I knew it would be a different story for me. He pointed out the best spots to grab onto. "I got this," I said. But actually, I wasn't so sure. I made it down almost the whole thing, but then there wasn't anything left to put my foot in. I considered just jumping down the last 3 feet, but I would have to stick the landing like a gymnast. If I stumbled, I would stumble off the ledge. Desperate, I wrapped my left leg around the corner of the rock. There I finally found something to put my foot on. I secured my left foot, reached down for another rock to grab, and then dropped my right foot down onto the actually trail. I had made it.
The rest wasn't so bad. We kept getting higher and higher along a narrow ridge, but since it was deeper inland now, there was lots more vegetation. Trees and roots lined the trail, blocking the view of a potential fall and giving you something to grab onto. At some points the trail was covered in moss and roots, and it was actually pretty beautiful. We had a long way to go, but the worse was behind us.

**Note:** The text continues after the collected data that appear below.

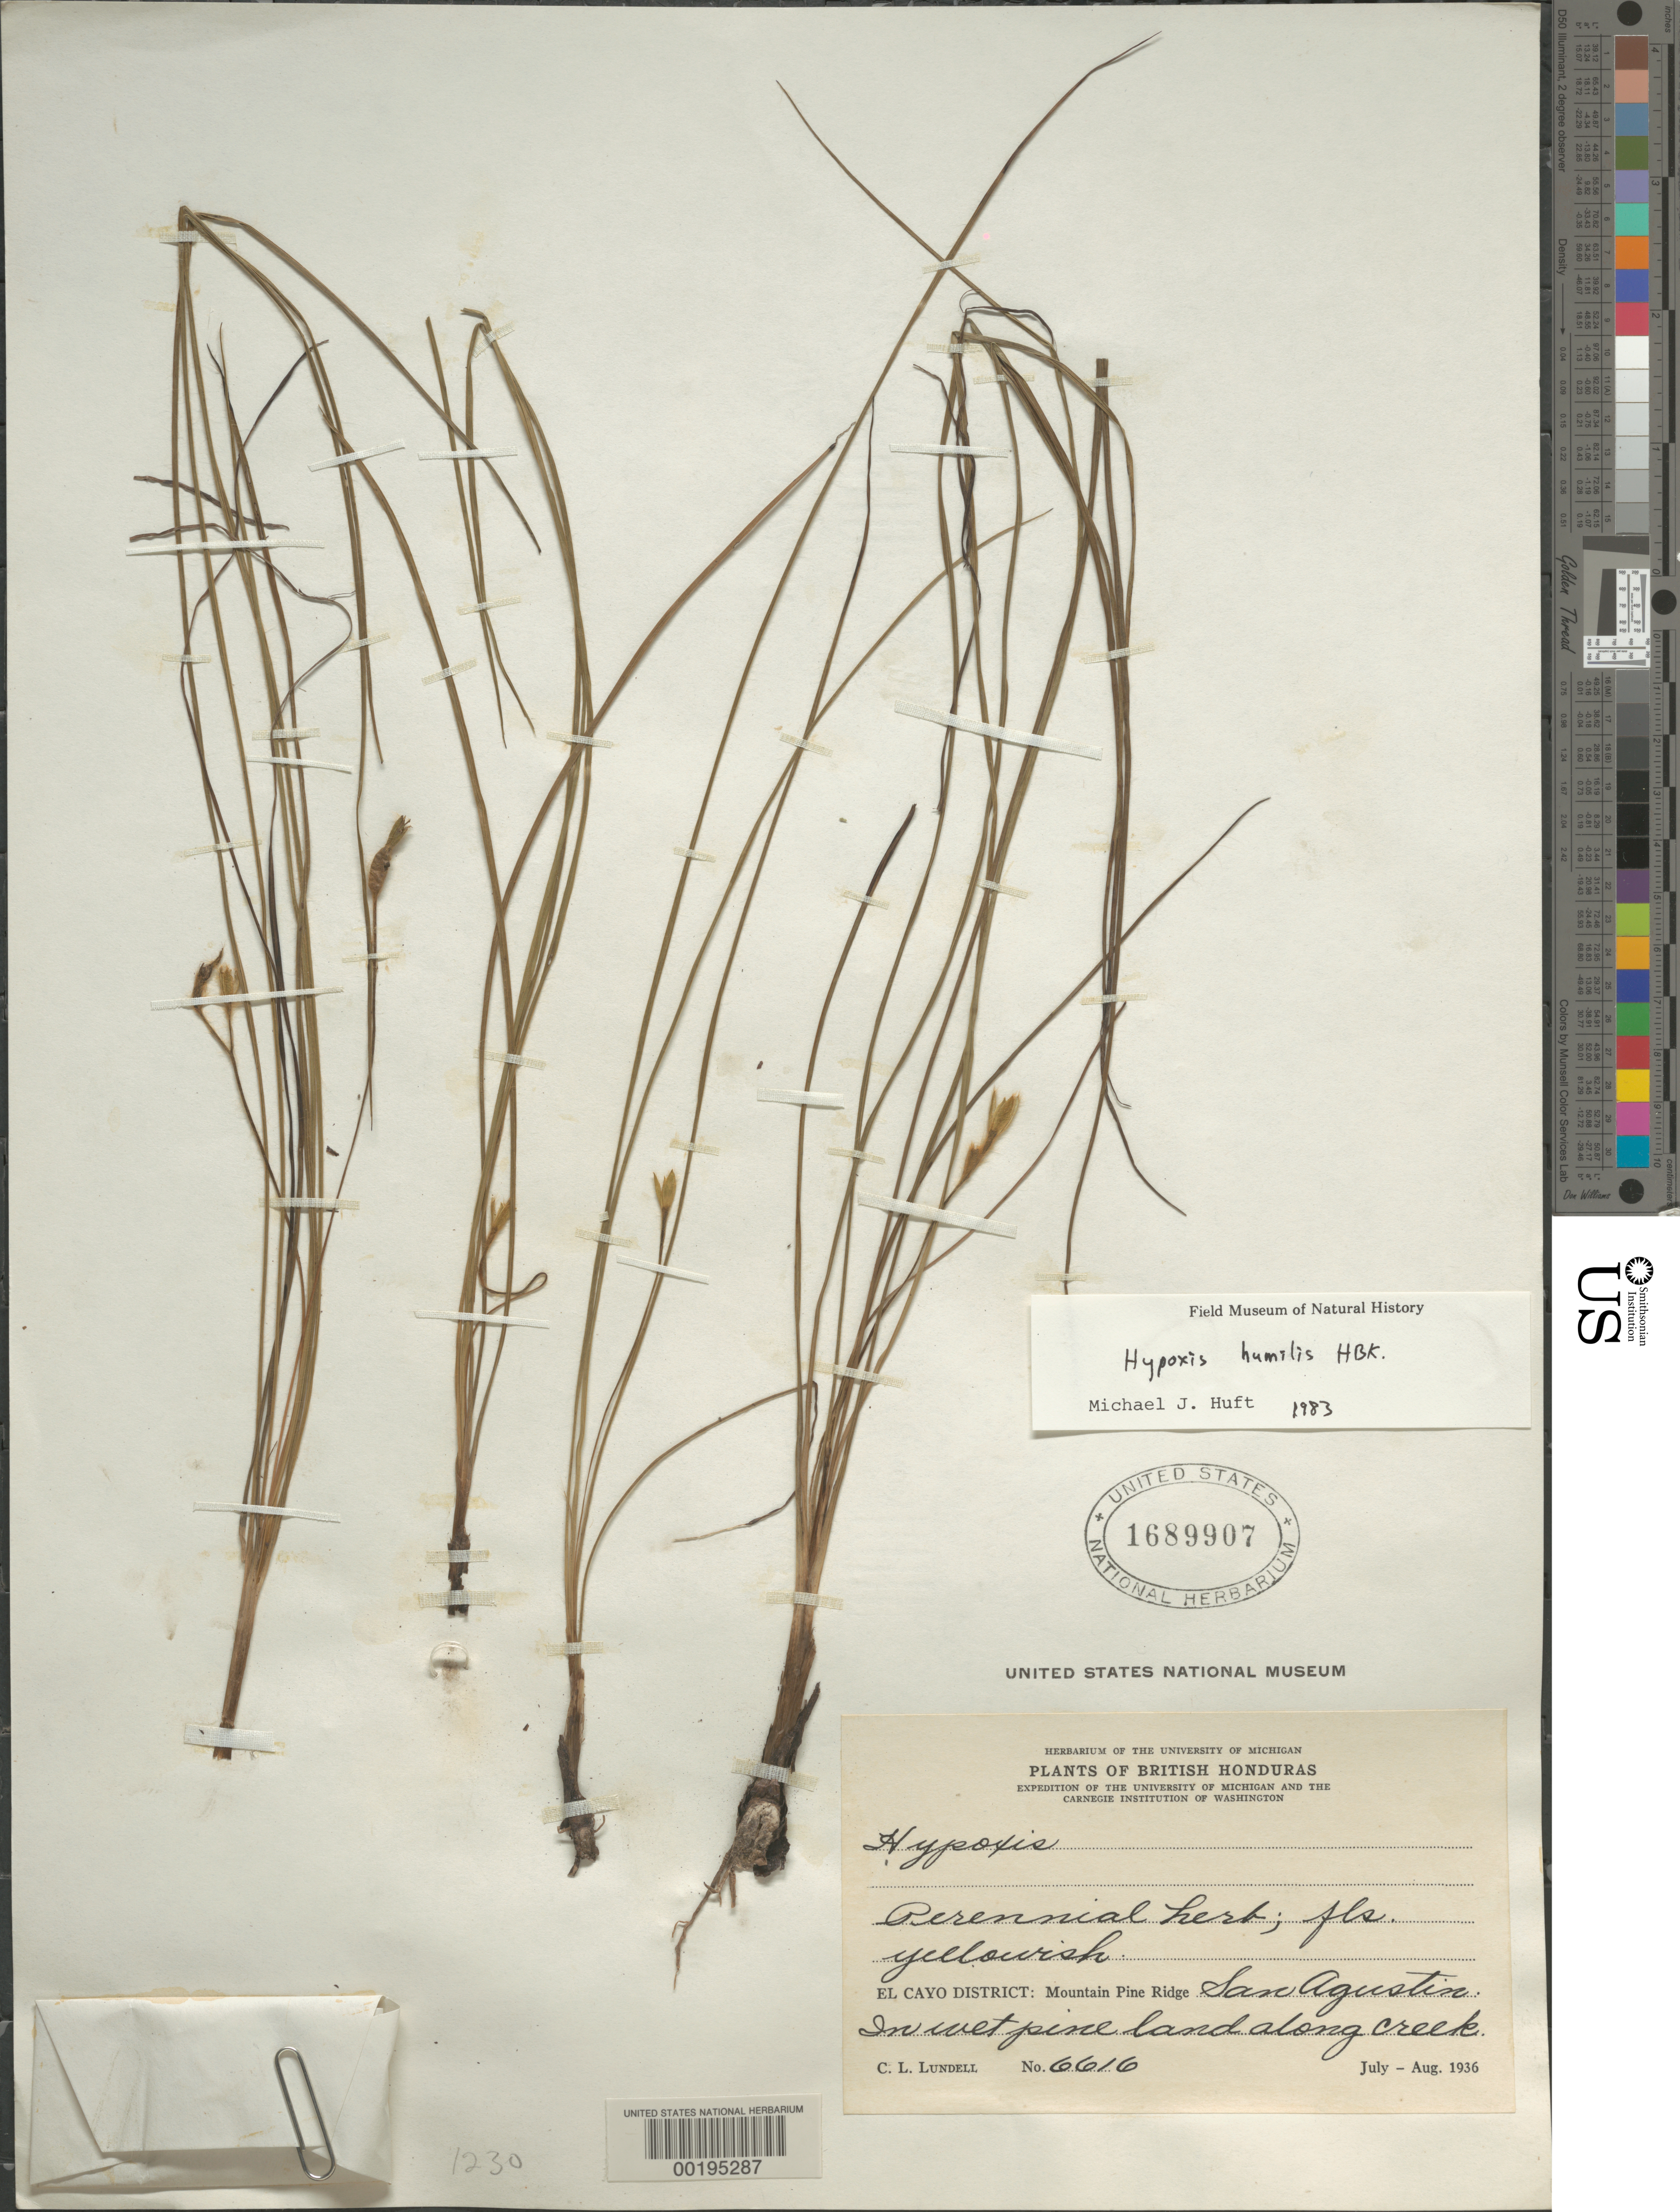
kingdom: Plantae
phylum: Tracheophyta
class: Liliopsida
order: Asparagales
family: Hypoxidaceae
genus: Hypoxis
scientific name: Hypoxis humilis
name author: Tharp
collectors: C. L. Lundell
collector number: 6616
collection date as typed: Jul 1936 to -- Aug 1936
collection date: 1936-07/1936-08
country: Belize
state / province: Cayo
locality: San Agustin, Mountain Pine Ridge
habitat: In wet pine land along creek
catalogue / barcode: US 1689907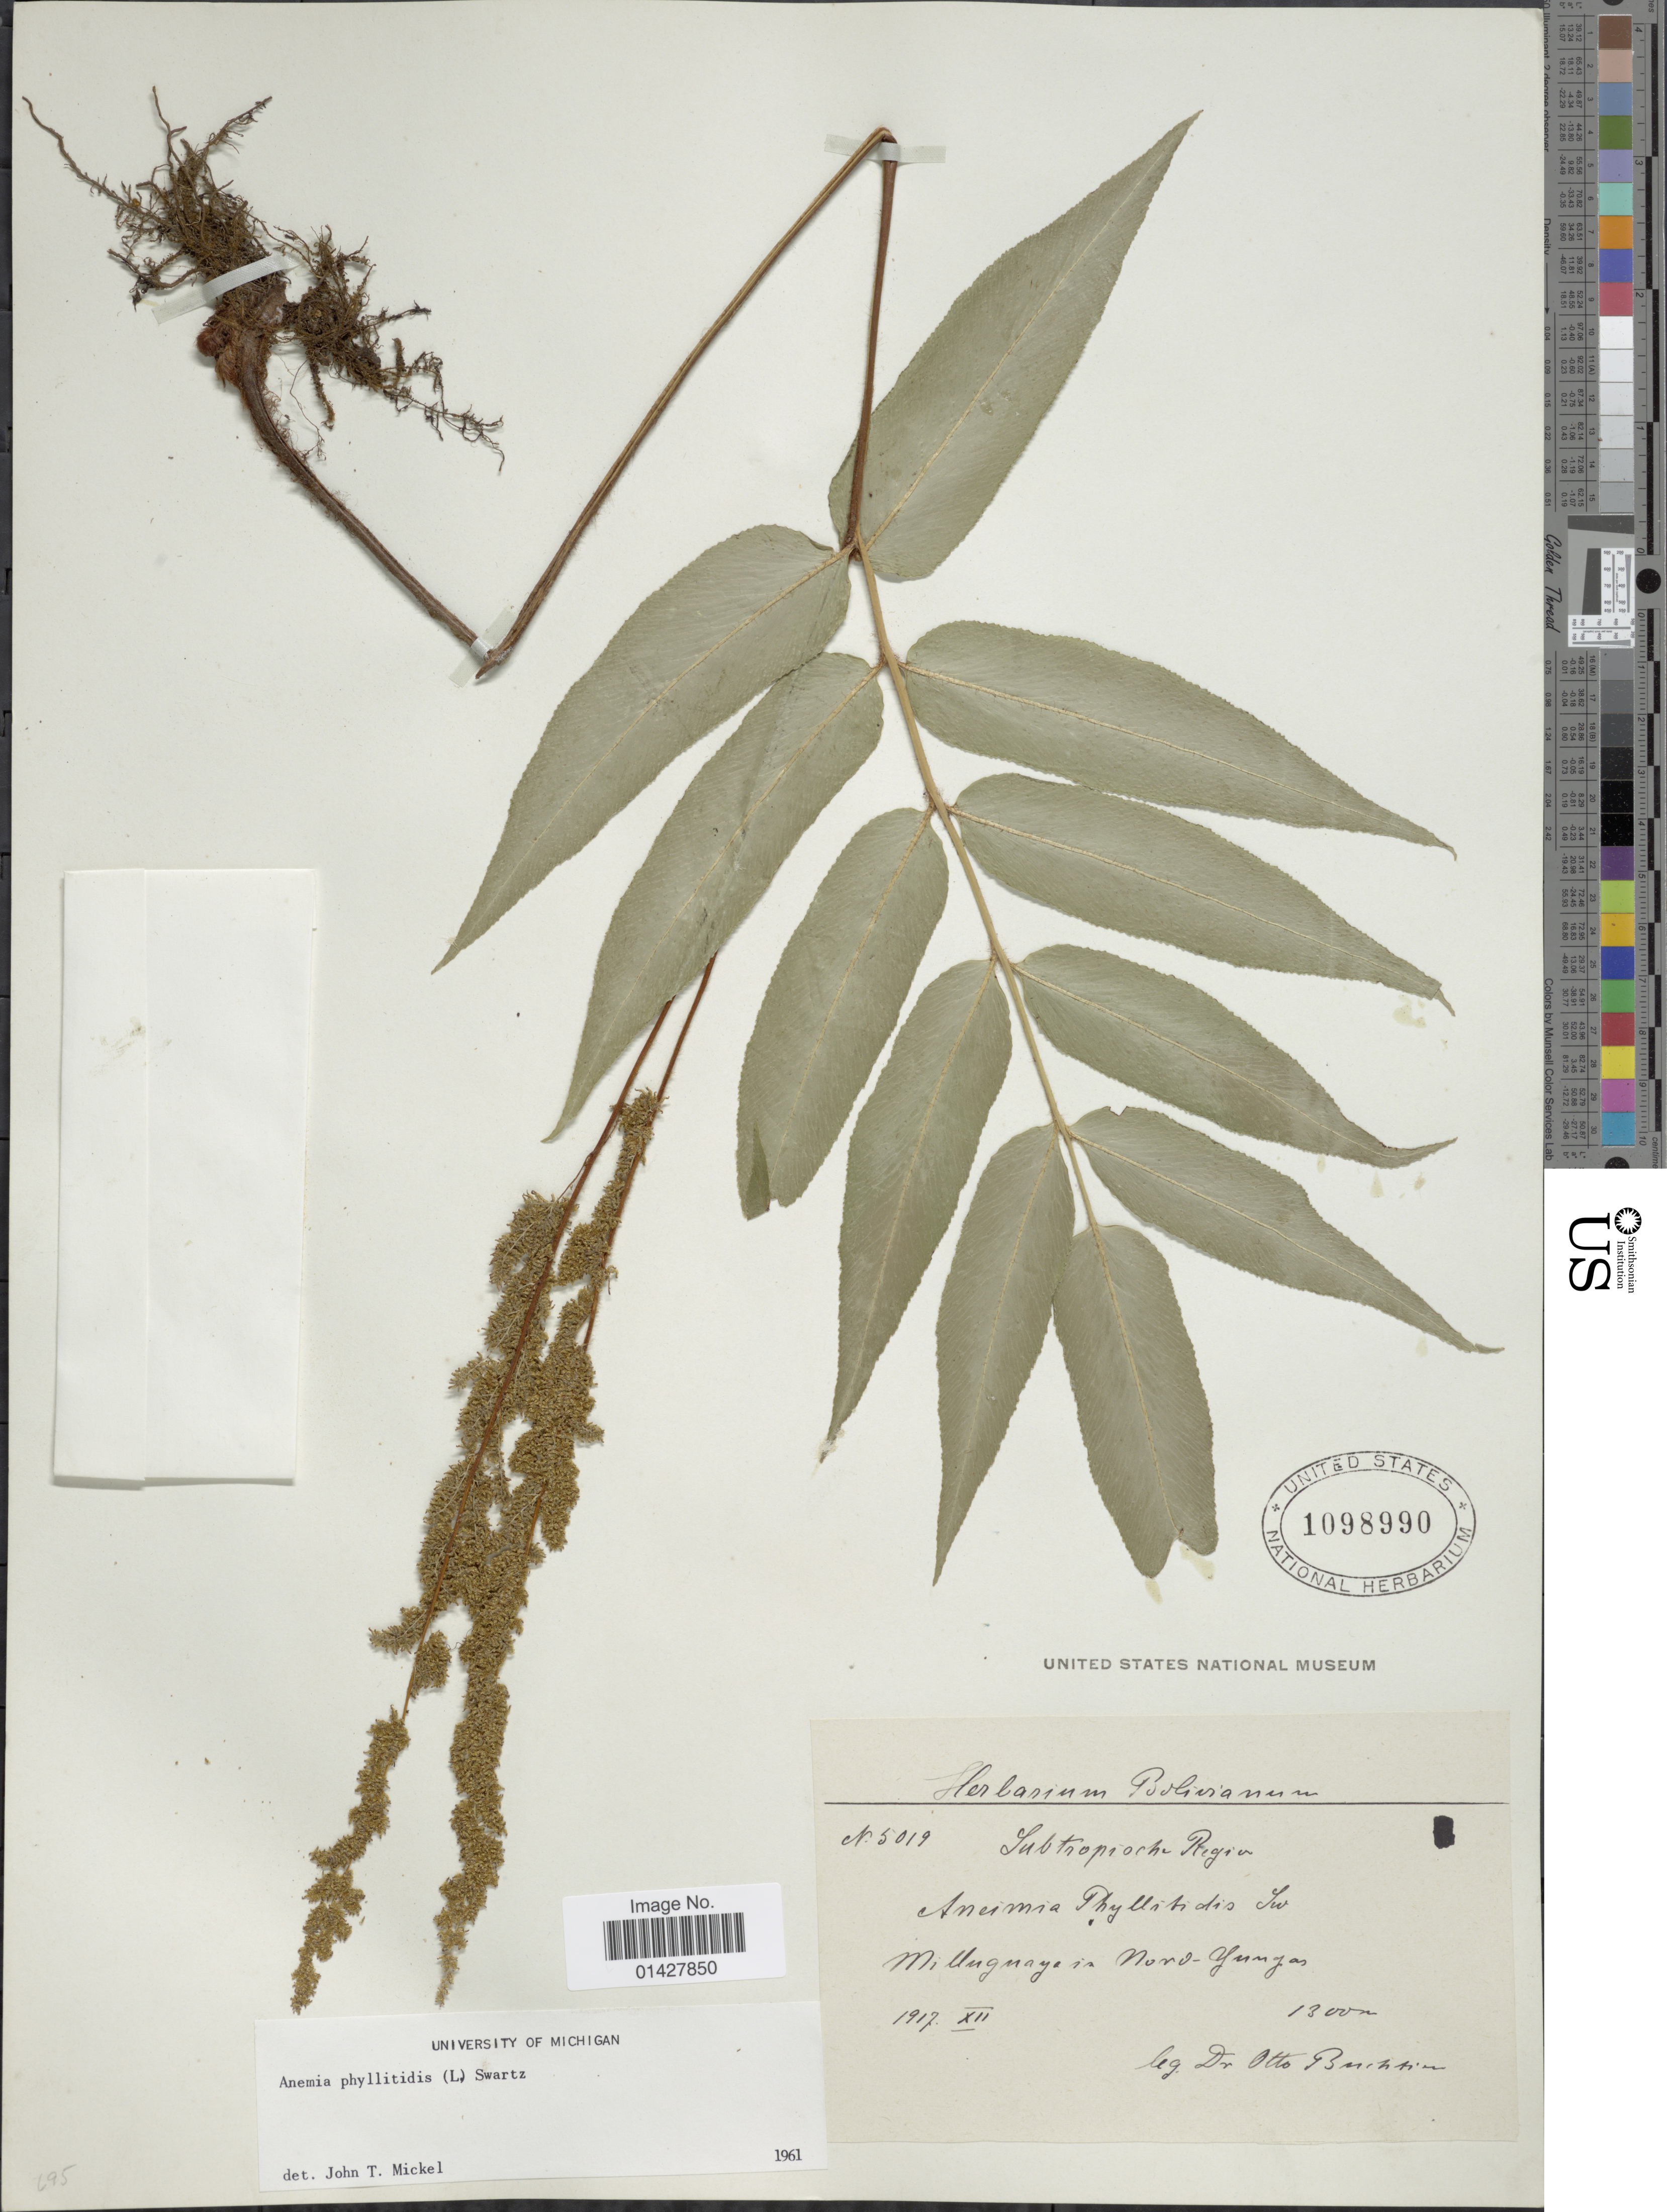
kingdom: Plantae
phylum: Tracheophyta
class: Polypodiopsida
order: Schizaeales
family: Anemiaceae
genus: Anemia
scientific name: Anemia phyllitidis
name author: (L.) Sw.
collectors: O. Buchtien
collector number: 5019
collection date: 1917-12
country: Bolivia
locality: Milluhnayaia Nord - Yungas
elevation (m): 1300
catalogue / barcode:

The rest was a scramble down to Kahana Valley below. It got slick and muddy, and Miller described it best when he said we were like the Three Stooges on a hike. Slipping, sliding, and sore knees replaced the fear and vertigo. We finally dropped down to a final ridge. I found this last stretch difficult because it was back to high stakes hiking like before, but now my legs and ankles were shaking from fatigue. We gutted it out. When we were just about to the bottom of the trail, it started pouring rain. We hustled down the now wide trail, into a jungle with an eerie cemetery. The graves were overgrown and cracked from several decades of facing the elements. I thought it would have been more fitting to pass through the cemetery at the beginning of the hike, the graves foreshadowing those dangerous ridges above.
But maybe the end of the trail was the perfect location for those old crumbling graves. You got lucky this time,
they whispered. We reached the road, leaving death behind us.